To Change a Light Bulb
Mechanical abilities do not run strong in the Lovelace clan. Not in my branch of the family at least. Neither me nor my dad have ever been very good at making and fixing things. Case in point, the homemade picture frame that ripped half the plaster from a wall. Then there was the desk we built, an attractive design that was always a bit wobbly. But when it came to fixing things, I’ve always thought that we were competent enough to change a light bulb. Boy was I wrong.
It started with a trip to Oklahoma. My dad and I would drive up to WinStar Casino in Thackerville, spend the night drinking and gambling, and explore southern Oklahoma along the way back. But just as I left my place to pick him up, the right rear tail light went out in my car. With my tail light out, I was afraid I’d get pulled over, so we stopped at an Auto Zone on our way up north. There I bought a two-pack of incandescent light bulbs, and with my dad’s help, we started undoing the thumb screws in the trunk. Soon we were able to pull the tail light out of its housing, and fit the new bulb into the right slot.
We fixed the problem, and were able to drive all over southern Oklahoma without any problems. Then, right after I dropped my dad off at his house, the tail light went out again. Since the bulb came in a two-pack, I opened up the trunk to change the bulb as soon as I got home. It looked okay, but I switched it around anyway. This worked for a day or two, then it went out again. I opened up the tail light housing, wiggled the bulb into its socket, and fixed it once more.

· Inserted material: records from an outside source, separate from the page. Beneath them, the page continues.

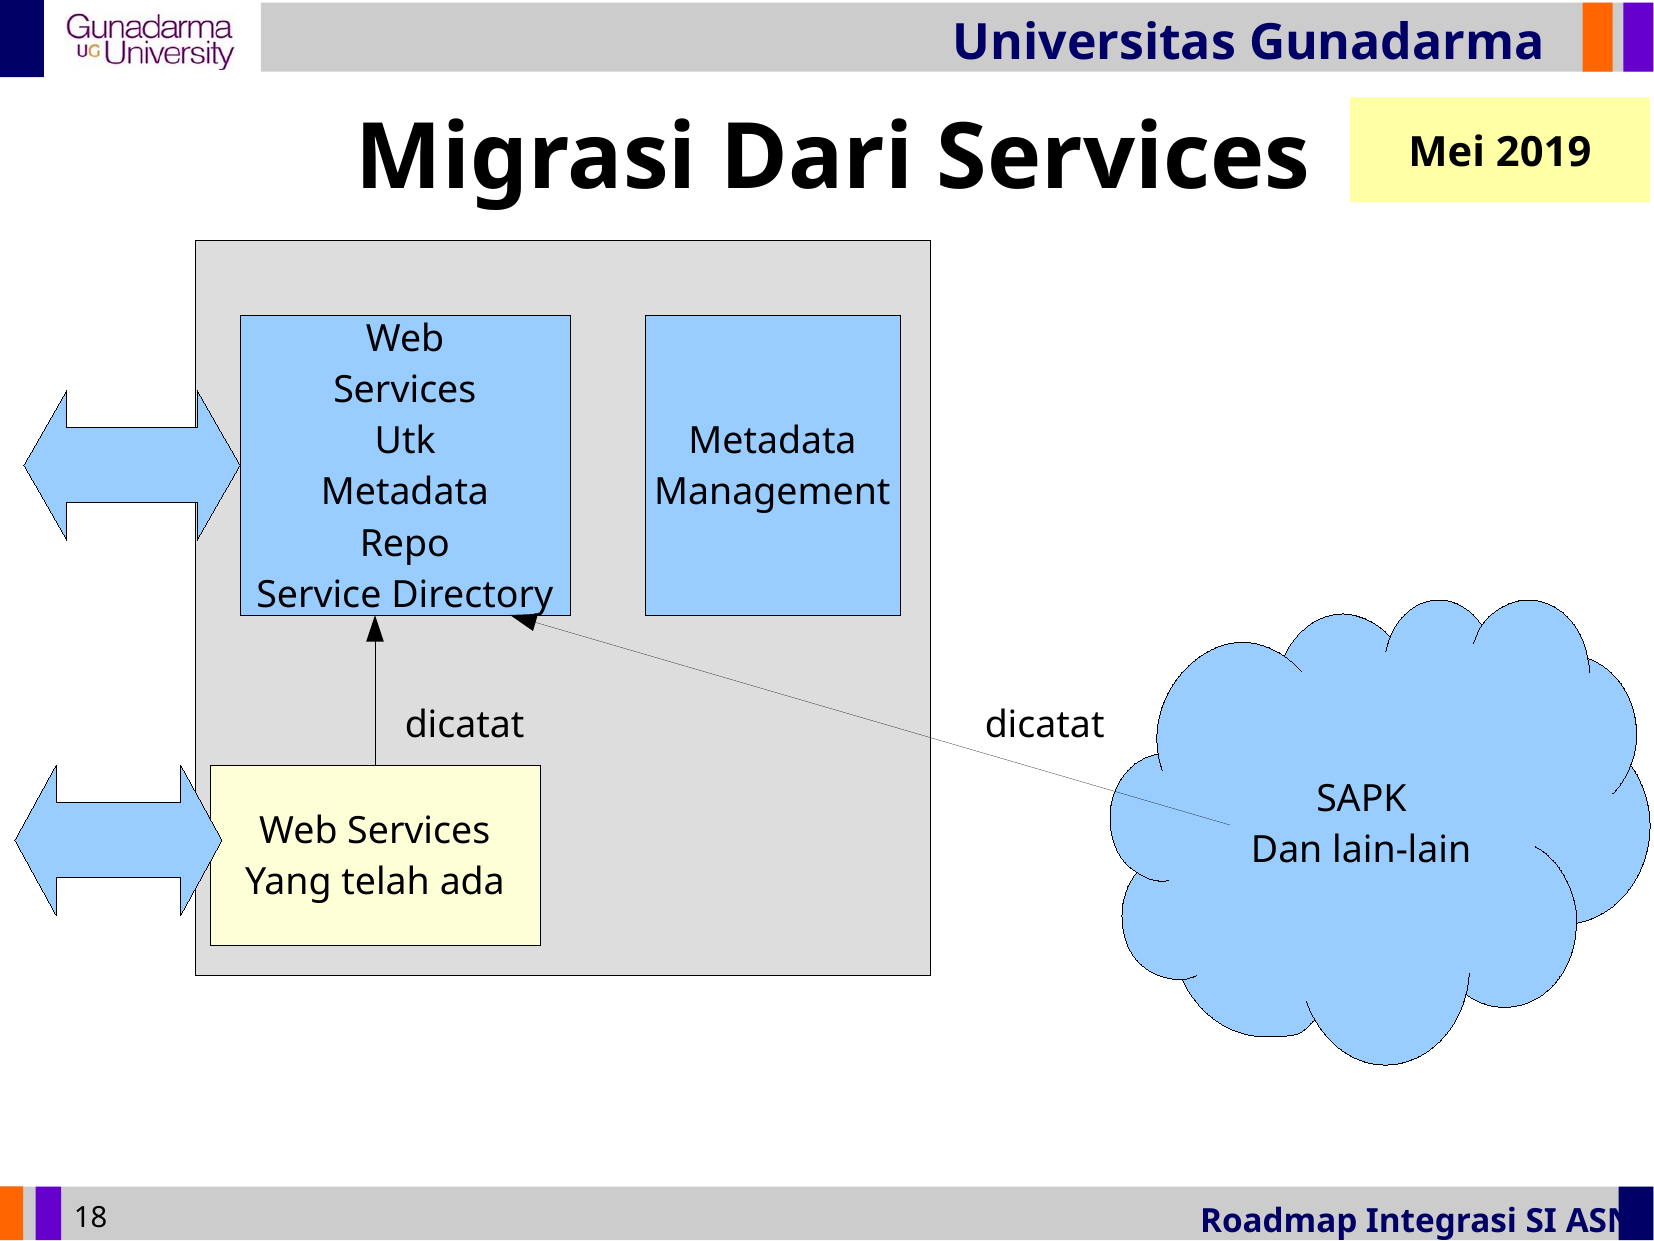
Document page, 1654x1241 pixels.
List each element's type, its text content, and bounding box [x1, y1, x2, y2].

text_box Web Services Yang telah ada [210, 765, 541, 946]
title Migrasi Dari Services [77, 90, 1591, 217]
text_box dicatat [390, 690, 560, 750]
text_box dicatat [970, 690, 1141, 750]
text_box Metadata Management [645, 315, 901, 616]
text_box Mei 2019 [1350, 97, 1651, 203]
text_box SAPK Dan lain-lain [1110, 600, 1651, 1066]
picture [65, 0, 235, 70]
text_box [14, 240, 931, 976]
text_box Web Services Utk Metadata Repo Service Directory [240, 315, 571, 616]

After a couple of weeks, I concluded that there was a problem with the socket. Neither of the two light bulbs I had would say in the slot. After all, the bulbs weren’t the screw-in kind; they just wedged in there. I tried holding them in with electrical tape, but to no avail. Figuring there was a short in the wiring, I took the car into the shop. They did an electrical diagnostic and found nothing wrong. There was no short in the wiring, no corrosion in the socket, and no problem with either of the two light bulbs. Mystified, they told me to drive the car around till the light went out again, then bring it in for another diagnostic.
I left the shop disappointed. I just wanted my tail light to work, but interestingly enough, it didn’t break again. All my car needed was a professional mechanic’s touch. A few days after I got my car back from the shop, my dad called me up and asked about the tail light. I told him it was working just fine. As it turned out, the problem was “user error”. Somehow, my father and I, with over 35 years of schooling between us, couldn’t change a light bulb.
So how many Lovelaces does it take to change a light bulb? More than two, evidently.